Collected data:

━━━━━━━━━━━━━━━━━━━━

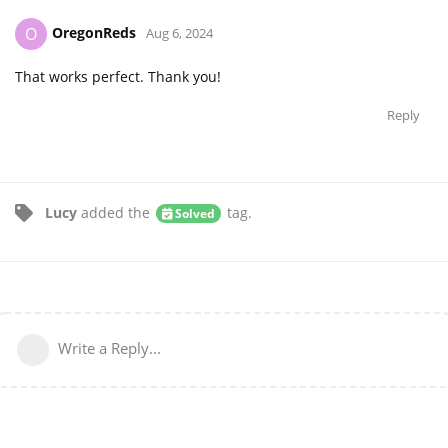
OregonReds
O
Aug 6, 2024
That works perfect. Thank you!
Reply
Lucy
added the
tag
.
Solved
Write a Reply...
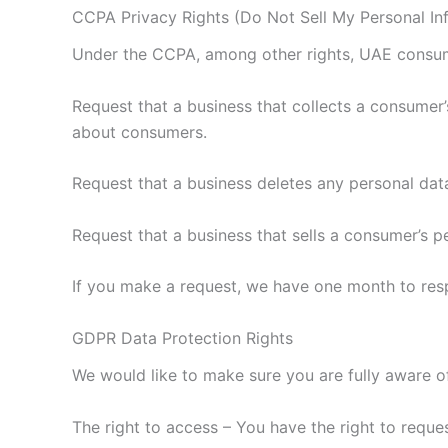
CCPA Privacy Rights (Do Not Sell My Personal In
Under the CCPA, among other rights, UAE consume
Request that a business that collects a consumer’
about consumers.
Request that a business deletes any personal dat
Request that a business that sells a consumer’s p
If you make a request, we have one month to respo
GDPR Data Protection Rights
We would like to make sure you are fully aware of 
The right to access – You have the right to reque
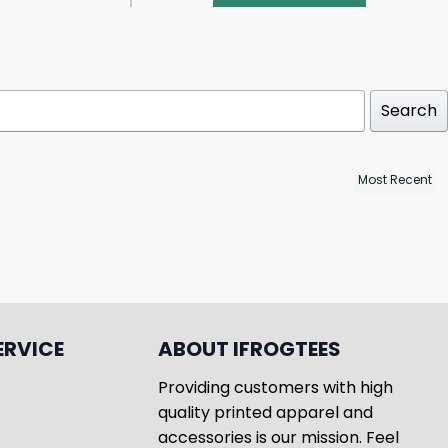
Search
ERVICE
ABOUT IFROGTEES
Providing customers with high
quality printed apparel and
accessories is our mission. Feel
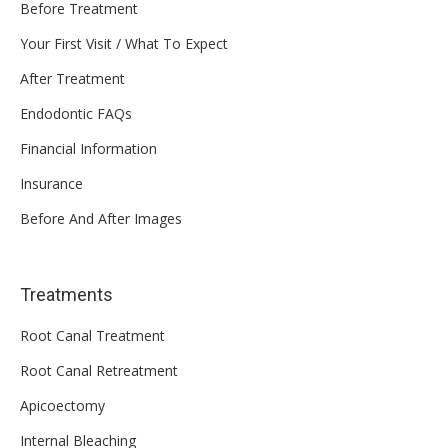
Before Treatment
Your First Visit / What To Expect
After Treatment
Endodontic FAQs
Financial Information
Insurance
Before And After Images
Treatments
Root Canal Treatment
Root Canal Retreatment
Apicoectomy
Internal Bleaching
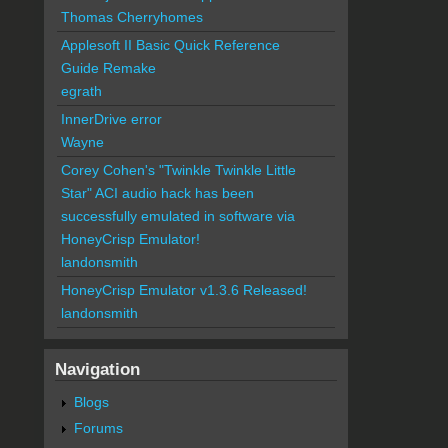
Thomas Cherryhomes
Applesoft II Basic Quick Reference
Guide Remake
egrath
InnerDrive error
Wayne
Corey Cohen's "Twinkle Twinkle Little
Star" ACI audio hack has been
successfully emulated in software via
HoneyCrisp Emulator!
landonsmith
HoneyCrisp Emulator v1.3.6 Released!
landonsmith
Navigation
Blogs
Forums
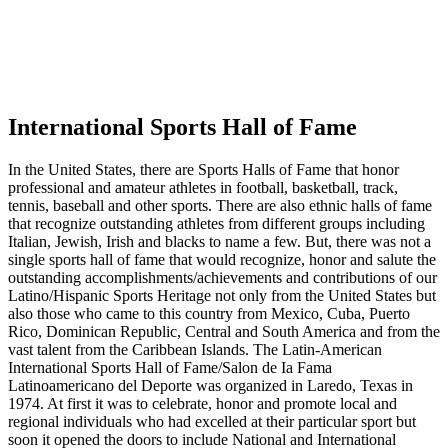
International Sports Hall of Fame
In the United States, there are Sports Halls of Fame that honor
professional and amateur athletes in football, basketball, track,
tennis, baseball and other sports. There are also ethnic halls of fame
that recognize outstanding athletes from different groups including
Italian, Jewish, Irish and blacks to name a few. But, there was not a
single sports hall of fame that would recognize, honor and salute the
outstanding accomplishments/achievements and contributions of our
Latino/Hispanic Sports Heritage not only from the United States but
also those who came to this country from Mexico, Cuba, Puerto
Rico, Dominican Republic, Central and South America and from the
vast talent from the Caribbean Islands. The Latin-American
International Sports Hall of Fame/Salon de Ia Fama
Latinoamericano del Deporte was organized in Laredo, Texas in
1974. At first it was to celebrate, honor and promote local and
regional individuals who had excelled at their particular sport but
soon it opened the doors to include National and International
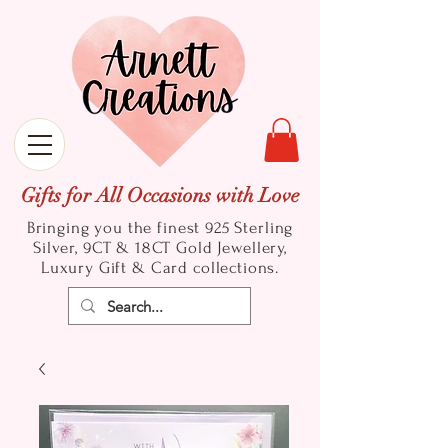
Gifts for All Occasions with Love
Bringing you the finest 925 Sterling
Silver, 9CT & 18CT Gold
Jewellery,
Luxury Gift & Card collections.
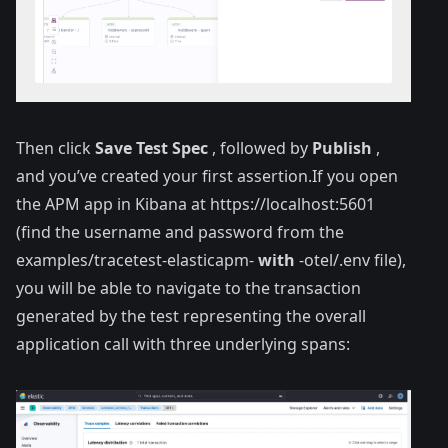
Then click
Save Test Spec
, followed by
Publish
,
and you’ve created your first assertion.If you open
the APM app in Kibana at
https://localhost:5601
(find the username and password from the
examples/tracetest-elasticapm-
with
-otel/.env file),
you will be able to navigate to the transaction
generated by the test representing the overall
application call with three underlying spans:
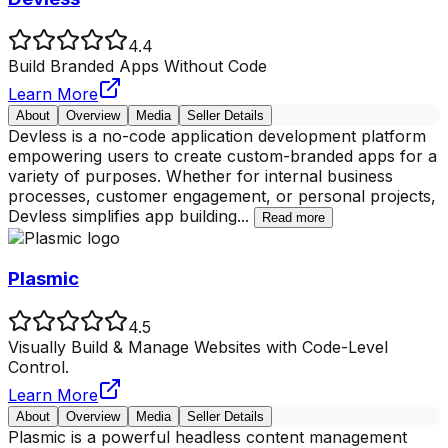
4.4
Build Branded Apps Without Code
Learn More
About
Overview
Media
Seller Details
Devless is a no-code application development platform
empowering users to create custom-branded apps for a
variety of purposes. Whether for internal business
processes, customer engagement, or personal projects,
Devless simplifies app building
...
Read more
Plasmic
4.5
Visually Build & Manage Websites with Code-Level
Control.
Learn More
About
Overview
Media
Seller Details
Plasmic is a powerful headless content management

━━━━━━━━━━━━━━━━━━━━

Line for line, restate the data above and omit every picture.

OregonReds
O
Aug 6, 2024
That works perfect. Thank you!
Reply
Lucy
added the
tag
.
Solved
Write a Reply...
CCPA Privacy Rights (Do Not Sell My Personal In
Under the CCPA, among other rights, UAE consume
Request that a business that collects a consumer’
about consumers.
Request that a business deletes any personal dat
Request that a business that sells a consumer’s p
If you make a request, we have one month to respo
GDPR Data Protection Rights
We would like to make sure you are fully aware of 
The right to access – You have the right to reque
Search
ERVICE
ABOUT IFROGTEES
Providing customers with high
quality printed apparel and
accessories is our mission. Feel
Before Treatment
Your First Visit / What To Expect
After Treatment
Endodontic FAQs
Financial Information
Insurance
Before And After Images
Treatments
Root Canal Treatment
Root Canal Retreatment
Apicoectomy
Internal Bleaching
Thomas Cherryhomes
Applesoft II Basic Quick Reference
Guide Remake
egrath
InnerDrive error
Wayne
Corey Cohen's "Twinkle Twinkle Little
Star" ACI audio hack has been
successfully emulated in software via
HoneyCrisp Emulator!
landonsmith
HoneyCrisp Emulator v1.3.6 Released!
landonsmith
Navigation
Blogs
Forums
International Sports Hall of Fame
In the United States, there are Sports Halls of Fame that honor
professional and amateur athletes in football, basketball, track,
tennis, baseball and other sports. There are also ethnic halls of fame
that recognize outstanding athletes from different groups including
Italian, Jewish, Irish and blacks to name a few. But, there was not a
single sports hall of fame that would recognize, honor and salute the
outstanding accomplishments/achievements and contributions of our
Latino/Hispanic Sports Heritage not only from the United States but
also those who came to this country from Mexico, Cuba, Puerto
Rico, Dominican Republic, Central and South America and from the
vast talent from the Caribbean Islands. The Latin-American
International Sports Hall of Fame/Salon de Ia Fama
Latinoamericano del Deporte was organized in Laredo, Texas in
1974. At first it was to celebrate, honor and promote local and
regional individuals who had excelled at their particular sport but
soon it opened the doors to include National and International
Gifts for All Occasions with Love
Bringing you the finest 925 Sterling
Silver, 9CT & 18CT Gold
Jewellery,
Luxury Gift & Card collections.
Then click
Save Test Spec
, followed by
Publish
,
and you’ve created your first assertion.If you open
the APM app in Kibana at
https://localhost:5601
(find the username and password from the
examples/tracetest-elasticapm-
with
-otel/.env file),
you will be able to navigate to the transaction
generated by the test representing the overall
application call with three underlying spans:
4.4
Build Branded Apps Without Code
Learn More
About
Overview
Media
Seller Details
Devless is a no-code application development platform
empowering users to create custom-branded apps for a
variety of purposes. Whether for internal business
processes, customer engagement, or personal projects,
Devless simplifies app building
...
Read more
Plasmic
4.5
Visually Build & Manage Websites with Code-Level
Control.
Learn More
About
Overview
Media
Seller Details
Plasmic is a powerful headless content management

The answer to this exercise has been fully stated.